TEXT SEGMENT –

=== Section Start ===

Dances With Wolves
Script-O-Meter rating: 8
Arkay Garber
Running time: 181 minutes
Genres: Drama/Historical Epic/Adventure
A Premise Line is the key for the writer to craft a great story. Dances With Wolves, an iconic historical epic, produced in 1990, has a problem with the Premise Line, which therefore transferred to Act 1 of the script. A powerful Designing Principle saved this script from becoming a mess.
The Premise posted to imdb.com: Lieutenant John Dunbar, assigned to a remote western Civil War outpost, befriends wolves and Indians, making him an intolerable aberration in the military.
The Premise consists of: The Hero; the Inciting Incident/Event, and the Desire/Goal of the Hero. Therefore, “making him an intolerable aberration in the military” is not a Desire/Goal of the Hero. It’s the motivation behind why the army tracks him and wants to accuse him of treason. But it confuses the audience because it lacks the Hero’s Desire/Goal which carries the Hero through the entire story, all the way to the finish line, the Climax/Battle.
Also, the imdb.com Premise Line tells us nothing about the Hero – He is suicidal in the beginning of the story, yet ironically, he ends up engaged with his supposed enemy by the end of the story. This is the spine of Dances With Wolves. This one sentence tells the 181- page story in a nutshell.

=== Section End ===

REQUIRED TASKS –
• 1. In the Dances With Wolves review, why does the phrase "making him an intolerable aberration in the military" fail as part of the Premise Line?
• 2. From the Dances With Wolves review, output the stretch from "Also, the imdb.com" through "in a nutshell." word for word.
• 3. Write the next part of the Dances With Wolves review, picking up after its final sentence.

Page-level text extractions –
=== Section Start ===

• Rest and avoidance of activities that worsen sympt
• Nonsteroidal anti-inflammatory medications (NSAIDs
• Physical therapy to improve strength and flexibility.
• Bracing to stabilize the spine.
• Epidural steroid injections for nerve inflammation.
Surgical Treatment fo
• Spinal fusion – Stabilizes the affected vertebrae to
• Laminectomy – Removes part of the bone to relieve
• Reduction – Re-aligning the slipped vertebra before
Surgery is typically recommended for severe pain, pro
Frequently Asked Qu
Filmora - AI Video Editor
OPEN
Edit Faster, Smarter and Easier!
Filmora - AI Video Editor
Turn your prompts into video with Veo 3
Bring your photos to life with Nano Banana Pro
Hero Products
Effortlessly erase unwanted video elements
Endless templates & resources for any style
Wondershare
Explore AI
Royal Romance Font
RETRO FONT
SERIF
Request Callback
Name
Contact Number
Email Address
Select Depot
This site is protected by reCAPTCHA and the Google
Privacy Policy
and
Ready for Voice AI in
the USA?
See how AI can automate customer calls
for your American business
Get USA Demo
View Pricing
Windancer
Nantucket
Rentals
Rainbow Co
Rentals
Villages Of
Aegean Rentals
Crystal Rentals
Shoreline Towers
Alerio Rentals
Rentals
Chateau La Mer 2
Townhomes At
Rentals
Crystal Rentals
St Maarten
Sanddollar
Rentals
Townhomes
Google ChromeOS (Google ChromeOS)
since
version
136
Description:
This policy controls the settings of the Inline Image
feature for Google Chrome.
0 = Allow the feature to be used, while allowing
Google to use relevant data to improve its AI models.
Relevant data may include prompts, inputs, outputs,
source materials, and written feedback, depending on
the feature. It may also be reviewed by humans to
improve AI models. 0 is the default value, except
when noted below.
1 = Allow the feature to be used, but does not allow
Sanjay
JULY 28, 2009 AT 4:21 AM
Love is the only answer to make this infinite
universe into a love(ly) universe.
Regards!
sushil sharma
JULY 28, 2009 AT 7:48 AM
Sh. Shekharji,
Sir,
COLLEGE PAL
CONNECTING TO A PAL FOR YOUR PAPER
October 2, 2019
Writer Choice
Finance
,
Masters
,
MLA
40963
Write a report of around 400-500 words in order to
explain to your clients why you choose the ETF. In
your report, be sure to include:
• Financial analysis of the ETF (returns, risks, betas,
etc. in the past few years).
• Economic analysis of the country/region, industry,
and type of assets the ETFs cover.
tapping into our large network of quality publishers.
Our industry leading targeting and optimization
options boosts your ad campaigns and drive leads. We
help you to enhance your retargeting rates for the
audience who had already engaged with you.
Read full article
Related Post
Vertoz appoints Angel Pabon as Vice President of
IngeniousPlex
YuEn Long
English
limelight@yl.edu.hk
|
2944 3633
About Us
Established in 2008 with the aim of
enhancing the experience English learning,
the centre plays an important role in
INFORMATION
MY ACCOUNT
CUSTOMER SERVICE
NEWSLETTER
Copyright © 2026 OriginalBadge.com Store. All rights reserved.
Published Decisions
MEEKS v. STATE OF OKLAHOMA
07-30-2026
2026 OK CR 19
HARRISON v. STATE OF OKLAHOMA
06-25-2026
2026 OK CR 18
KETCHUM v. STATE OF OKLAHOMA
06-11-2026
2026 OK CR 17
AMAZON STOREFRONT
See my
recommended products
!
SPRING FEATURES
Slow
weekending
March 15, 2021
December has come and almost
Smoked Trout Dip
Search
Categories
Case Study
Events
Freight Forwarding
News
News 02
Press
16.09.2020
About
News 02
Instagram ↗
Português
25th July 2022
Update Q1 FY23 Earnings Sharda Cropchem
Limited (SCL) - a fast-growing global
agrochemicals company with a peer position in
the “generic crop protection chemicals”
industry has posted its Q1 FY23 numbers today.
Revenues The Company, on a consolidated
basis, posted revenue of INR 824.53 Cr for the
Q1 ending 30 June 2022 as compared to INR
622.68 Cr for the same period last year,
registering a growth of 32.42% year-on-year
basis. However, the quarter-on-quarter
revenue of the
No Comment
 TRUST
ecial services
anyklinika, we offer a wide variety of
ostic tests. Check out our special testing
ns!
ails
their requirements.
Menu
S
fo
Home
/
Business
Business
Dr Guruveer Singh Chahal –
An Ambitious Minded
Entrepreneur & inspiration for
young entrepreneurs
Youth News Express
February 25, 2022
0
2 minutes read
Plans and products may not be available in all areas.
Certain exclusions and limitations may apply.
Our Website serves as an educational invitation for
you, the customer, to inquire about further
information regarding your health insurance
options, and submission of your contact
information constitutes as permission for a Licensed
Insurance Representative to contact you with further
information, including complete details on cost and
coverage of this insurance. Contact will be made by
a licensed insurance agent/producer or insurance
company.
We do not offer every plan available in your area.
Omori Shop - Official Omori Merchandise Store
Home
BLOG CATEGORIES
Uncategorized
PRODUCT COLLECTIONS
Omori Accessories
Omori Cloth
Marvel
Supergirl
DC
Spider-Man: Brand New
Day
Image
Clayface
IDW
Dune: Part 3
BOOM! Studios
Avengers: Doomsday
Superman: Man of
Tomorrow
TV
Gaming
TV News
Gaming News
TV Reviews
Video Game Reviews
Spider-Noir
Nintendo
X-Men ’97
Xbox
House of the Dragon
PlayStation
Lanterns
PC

=== Section End ===

OUTPUTS IN ORDER –
• 1. A Premise Line must contain the Hero, the Inciting Incident/Event, and the Hero's Desire/Goal, and that phrase is not the Hero's Desire/Goal. It is the motivation behind the army tracking him and wanting to accuse him of treason. It confuses the audience because it lacks the Desire/Goal that carries the Hero through the story to the Climax/Battle.

• 2.
Also, the imdb.com Premise Line tells us nothing about the Hero – He is suicidal in the beginning of the story, yet ironically, he ends up engaged with his supposed enemy by the end of the story. This is the spine of Dances With Wolves. This one sentence tells the 181- page story in a nutshell.

• 3.
Premise Reconstructed: When a suicidal Civil War hero is ironically offered a remote western outpost to honor his bravery, he engages with wolves and Indians in the frontier to save his adopted people.
Dances With Wolves is a powerful and poignant portrayal of the culture and vast civilization of the Native American Indian. It is also a look at the unraveling and systematic destruction of this native people from their lands, which they inhabited for thousands of years. Add to this a love story, a Hero’s journey to self-discovery, and a cross-cultural melding of friendship and trust.
The problems with the script mostly occur in Act 1. A writer, whether it’s a screenplay, a novel, a stage play, or a t.v. pilot has to decide up front how to open the story. If the story is to have a Narrator, then the storyteller should inform the audience immediately. The audience needs to trust the Narrator or they won’t engage in the story. The Narrator becomes a type of middle man between the characters in the story and the audience, so trust is important. The narrator can be the Hero or the point of view character or an unrelated narrator, similar to documentary style.
The Hero as storyteller/Narrator comes in Sequence 1, page 11, after the Hero is declared a soldier of the highest order. He explains as storyteller/narrator his elevation to the status of a living hero, even though his goal was suicide. He’s awarded his horse, Cisco. But the narration is thrust upon the audience, and it seems an unnatural intrusion, an annoying plot device.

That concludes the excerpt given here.